Fotovoltaico, ad Altomonte c’è! Calabria green!

Altomonte

Calabria sempre più green: Altomonte, inaugurato in località Serragiumenta un mega impianto fotovoltaico.

Altomonte, non solo storia, arte, bellezze naturali, tradizioni, vino buono e piatti tipici, ma anche sviluppo e rispetto per l’ambiente. Ed è così che a poca distanza dal Parco del Monte del Pollino, la joint venture paritetica italo-giapponese per lo sviluppo del fotovoltaico ESSE Enel Green Power & Sharp Solar Energy – ha realizzato ad Altomonte, località Serragiumenta, un impianto fotovoltaico che ha una capacità complessiva di 13,22 MW e si sviluppa su una superficie di circa trentotto ettari. La produzione annua prevista è di oltre undici milioni di kWh, una quantità di energia elettrica sufficiente per soddisfare in un anno il fabbisogno di oltre quattro mila famiglie. Una prima parte dell’impianto, di 5 MW di capacità, è entrata in esercizio lo scorso anno ed è stata realizzata utilizzando moduli fotovoltaici con tecnologia monocristallina Sharp. I restanti 8,22 MW sono, invece, entrati in esercizio nei primi mesi del 2012 sono stai realizzati utilizzando i pannelli a film sottile multigiunzione prodotti dalla fabbrica siciliana della 3Sun.

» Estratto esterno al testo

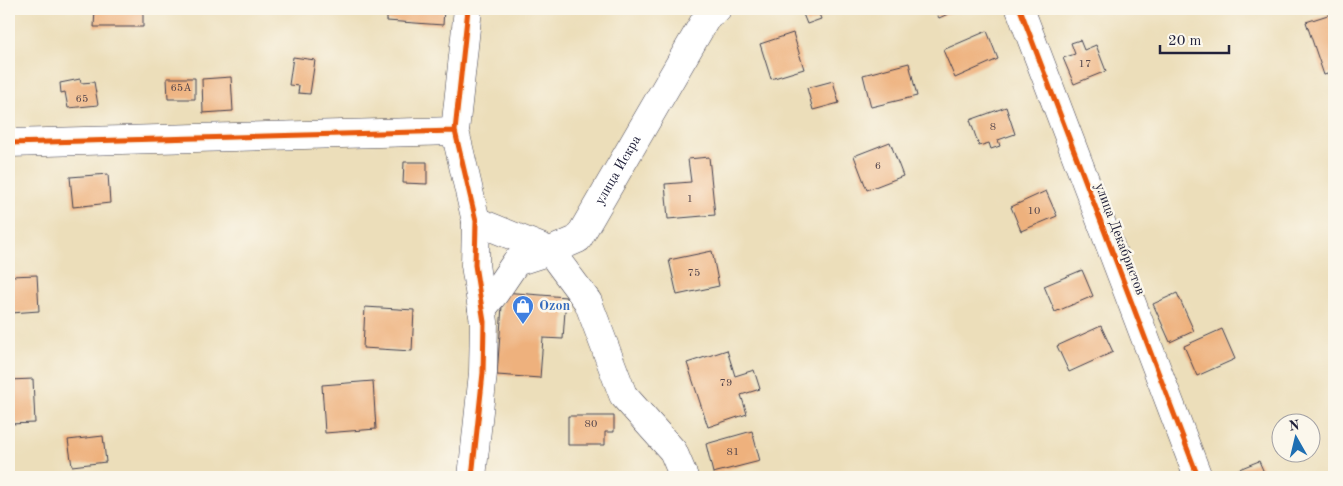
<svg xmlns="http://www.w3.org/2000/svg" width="1343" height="486" viewBox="0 0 1343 486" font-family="'Old Standard TT',serif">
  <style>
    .building { fill: #eeb17d }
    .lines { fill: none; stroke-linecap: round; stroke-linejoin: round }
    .minor-casing { stroke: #403e4e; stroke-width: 29 }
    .minor { stroke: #fff; stroke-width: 28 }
    .cycleway-casing { stroke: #fbf7ec; stroke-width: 8 }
    .cycleway { stroke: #e8590c; stroke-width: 5 }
    .labels { text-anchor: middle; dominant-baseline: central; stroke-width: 5; stroke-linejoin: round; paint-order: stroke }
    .number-label { font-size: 11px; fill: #55464c }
    .street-label { font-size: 14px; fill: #22223b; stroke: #fbf7ec }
    .shop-label { font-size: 14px; font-weight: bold; fill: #366cbe; stroke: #fbf7ec; text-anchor: start }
  </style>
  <rect width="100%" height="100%" fill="#fbf7ec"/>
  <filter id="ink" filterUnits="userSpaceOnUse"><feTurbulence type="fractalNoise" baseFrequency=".02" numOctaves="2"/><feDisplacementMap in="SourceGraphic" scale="10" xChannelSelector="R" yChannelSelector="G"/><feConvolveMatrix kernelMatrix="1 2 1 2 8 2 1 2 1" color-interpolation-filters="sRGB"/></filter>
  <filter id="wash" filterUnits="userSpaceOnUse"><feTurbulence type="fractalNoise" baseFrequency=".0096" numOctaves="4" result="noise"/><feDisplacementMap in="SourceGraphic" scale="20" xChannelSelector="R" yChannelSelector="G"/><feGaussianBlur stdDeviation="1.12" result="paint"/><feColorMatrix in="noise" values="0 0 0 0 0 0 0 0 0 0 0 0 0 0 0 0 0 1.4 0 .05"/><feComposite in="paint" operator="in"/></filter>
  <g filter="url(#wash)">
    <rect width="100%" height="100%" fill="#ecdeba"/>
    <g id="blocks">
      <path class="building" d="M95 9H143V27H94Z
        M387 9H444L443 25 387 21Z
        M801 9H817L821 19 807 24Z
        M934 9H959L939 18Z
        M1334 13V72L1324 75 1306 22Z
        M987 31 998 59 955 78 943 50Z
        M793 33 804 69 771 79 760 44Z
        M1080 40 1084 50 1096 45 1106 71 1074 84 1063 58 1075 54 1071 43Z
        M293 57 315 60 310 94 298 93 299 86 289 85Z
        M909 63 917 96 871 107 863 75Z
        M231 77 233 111 203 113 202 79Z
        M167 78H195V99H168Z
        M80 79 81 83 94 82 98 105 68 108 65 92 61 93 60 83Z
        M833 81 839 103 813 110 807 88Z
        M1006 107 1015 134 998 140 1000 146 991 149 989 143 979 146 970 120Z
        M890 142 903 176 867 190 854 156Z
        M709 157 715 215 668 219 665 184 691 182 688 159Z
        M404 162H427V184L403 183Z
        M108 174 110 203 73 207 70 177Z
        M1046 191 1057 216 1021 231 1011 207Z
        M712 251 719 286 677 295 669 260Z
        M1082 270 1093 296 1055 312 1044 286Z
        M37 275 39 311 11 313 10 276Z
        M503 292 566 297 563 339 543 338 540 378 497 375Z
        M1177 293 1194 331 1170 342 1153 304Z
        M365 307 414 310 412 351 363 348Z
        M1101 326 1113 352 1069 372 1057 346Z
        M1222 329 1235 359 1197 376 1184 346Z
        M727 350 735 376 754 370 760 389 741 395 747 414 708 427 687 363Z
        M33 379 35 423 9 424V380Z
        M373 381 376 429 325 433 322 385Z
        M568 416H614V432H605V445H568Z
        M752 431 760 461 713 473 706 444Z
        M103 436 106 462 72 466 68 440Z
        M1259 461 1266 477H1228L1227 474Z
        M369 473 406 476V477H369Z"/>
    </g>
  </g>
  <g filter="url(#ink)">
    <use href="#blocks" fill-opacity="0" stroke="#403e4e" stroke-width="1"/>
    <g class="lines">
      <g class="minor-casing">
        <g id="minor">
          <path d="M468 9 455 131 476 221 475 265 484 322 483 373 472 477"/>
          <path d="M1020 9 1198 477"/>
          <path d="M9 143 455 131"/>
          <path id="s1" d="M476 221 550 251 578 239 708 15 717 9"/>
          <path d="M482 309 495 293 516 262 550 251 588 302 623 395 673 451 684 477"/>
        </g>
      </g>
      <use href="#minor" class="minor"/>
      <g class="cycleway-casing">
        <path id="cycleway" d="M468 9 455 131 476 221 475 265 484 322 483 373 472 477
          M1020 9 1198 477
          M9 143 455 131"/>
      </g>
      <use href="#cycleway" class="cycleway"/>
    </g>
  </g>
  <defs>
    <g id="shop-pin" transform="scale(1.125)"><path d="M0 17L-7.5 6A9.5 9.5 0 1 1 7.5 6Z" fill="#3f7fe0" stroke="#fbf7ec"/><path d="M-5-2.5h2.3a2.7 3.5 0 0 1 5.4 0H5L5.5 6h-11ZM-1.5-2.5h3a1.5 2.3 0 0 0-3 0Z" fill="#fff"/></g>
  </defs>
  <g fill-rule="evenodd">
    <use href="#shop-pin" x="523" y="306"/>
  </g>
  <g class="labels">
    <g class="number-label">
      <text x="1085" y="64">17</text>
      <text x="181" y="88">65А</text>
      <text x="82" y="99">65</text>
      <text x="993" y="127">8</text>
      <text x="878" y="166">6</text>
      <text x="690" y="199">1</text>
      <text x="1034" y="211">10</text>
      <text x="694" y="273">75</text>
      <text x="726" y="383">79</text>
      <text x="591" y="424">80</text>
      <text x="733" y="452">81</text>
    </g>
    <g class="street-label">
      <text stroke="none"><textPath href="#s1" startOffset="190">улица Искра</textPath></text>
      <text transform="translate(1120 239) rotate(69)">улица Декабристов</text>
    </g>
    <g class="shop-label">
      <text x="539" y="306">Ozon</text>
    </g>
  </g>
  <rect width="1343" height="486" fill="none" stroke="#fbf7ec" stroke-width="30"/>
  <g transform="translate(1296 438) rotate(352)"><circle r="24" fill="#fbf7ec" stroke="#a4a2a5"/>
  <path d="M0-4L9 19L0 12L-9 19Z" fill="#1f6fb2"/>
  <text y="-8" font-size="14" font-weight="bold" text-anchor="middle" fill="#22223b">N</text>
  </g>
  <path d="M1160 45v8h69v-8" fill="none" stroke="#22223b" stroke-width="2.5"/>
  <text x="1168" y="45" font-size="15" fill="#22223b" stroke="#fbf7ec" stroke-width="4" paint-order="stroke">20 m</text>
</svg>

Insomma, ad Altomonte il fotovoltaico c’è!  In questo paese dominato dal Castello che guarda sornione la Torre Normanna attenta a sorvegliare la pianura sottostante e lo sbocco dei due mari calabresi: Ionio e Tirreno; in questa “città d’arte” fedele custode di un notevole patrimonio architettonico; in questo piccolo centro calabrese che produce ottimo vino e serba geloso le sue tradizioni millenarie esattamente come i peperoncini rossi appesi ai balconi; in questa piccola parte di mondo dove si respira cultura e folklore e l’ospitalità è sacra, è arrivata la Green Energy a creare sviluppo compatibile e dare speranza. Tutela dell’ambiente e rilancio dell’economia locale sembrano essere le paroline magiche che hanno convinto gli amministratori a realizzare questo progetto. Calabria sempre più green, dunque, grazie anche ad Altomonte che “A muso duro“, come cantava il compianto Pierangelo Bertoli, ha dimostrato di stare ben salda “con un piede nel passato e lo sguardo dritto aperto nel futuro”.